One of the biggest impediment to using this technology “Bitcoin” is the access that developing countries have to the Internet. However, things are changing and by 2015 Internet penetration was above 60% in emerging markets (Agarwal and Wu, 2015), and the trend is expected to continue given the early adoption of new technologies by young people.

Even more accurate to this very paper, (Haesly, K.B, 2016) explicit declare that Bitcoin has the potential to supplement volatile fiat currencies in countries like Venezuela in which capital controls are dysfunctional, and the government mismanages economic policies.

Citizens should take action to obtain financial power and use options such as Bitcoins available at their fingertips.

Looking now at bad comments about Bitcoin, Swartz (2014) is very clear to mention that Bitcoin creates problems for both investors and regulators. The risks Bitcoin bring with it are:

1. A Bitcoin bubble since it has no intrinsic value,

2. It represents a huge risk to investors since it is a speculative investment, and

3. Opposition to regulation, since its law, will increase the demand for Bitcoin, creating the opposite desired effect. It is hard to decide what actions to take against Bitcoin in the case the government would like to take some, if any.

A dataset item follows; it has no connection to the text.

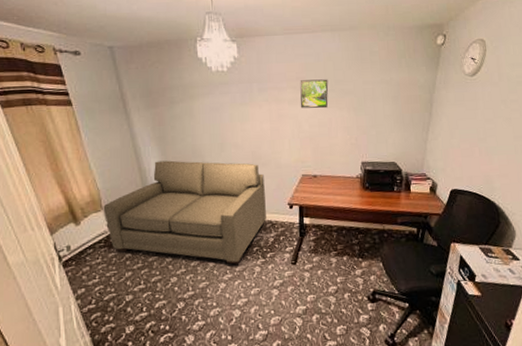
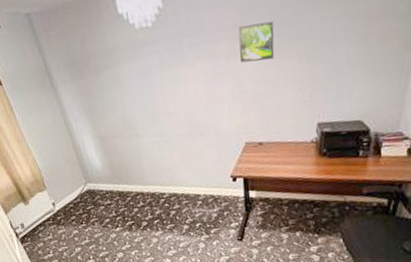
sofa: present [103,160,266,265] -> none [46,133,208,241]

Adding to Swartz (2014), one of the main reasons why scholars have ignored this digital currency is because it is relatively new and the risk it presents cannot be precisely

analyzed. Because of this, many economists suggest that the usage of Bitcoin should be avoided (Folkinshteyn, et al., 2015). Insufficient data is without any doubt a discouragement for analysts and researchers.

As mentioned earlier, the number of scholars researching on this topic is limited but it is increasing rapidly, and more and more coverage will be given to address to this current hot topic certainty.

So far, different researchers expose different concerns, and no clear direction judging Bitcoin is fine. As a way to escape economic difficulties rather than an investment option, Bitcoin is seen as a medium to empower citizens to take control of their finance and make it possible to evade the many serious problems that countries in developing countries are suffering from. For small countries in economic terms which have little impact on the world economy, the usage of Bitcoin is not seen as a problem but more as a solution. On the other hand, the expansion and usage of Bitcoin in developed economies looks like a problem regarding regulations and presents a risk to investors who are not willing to use this digital currency but store it only as a profitable speculative purchase.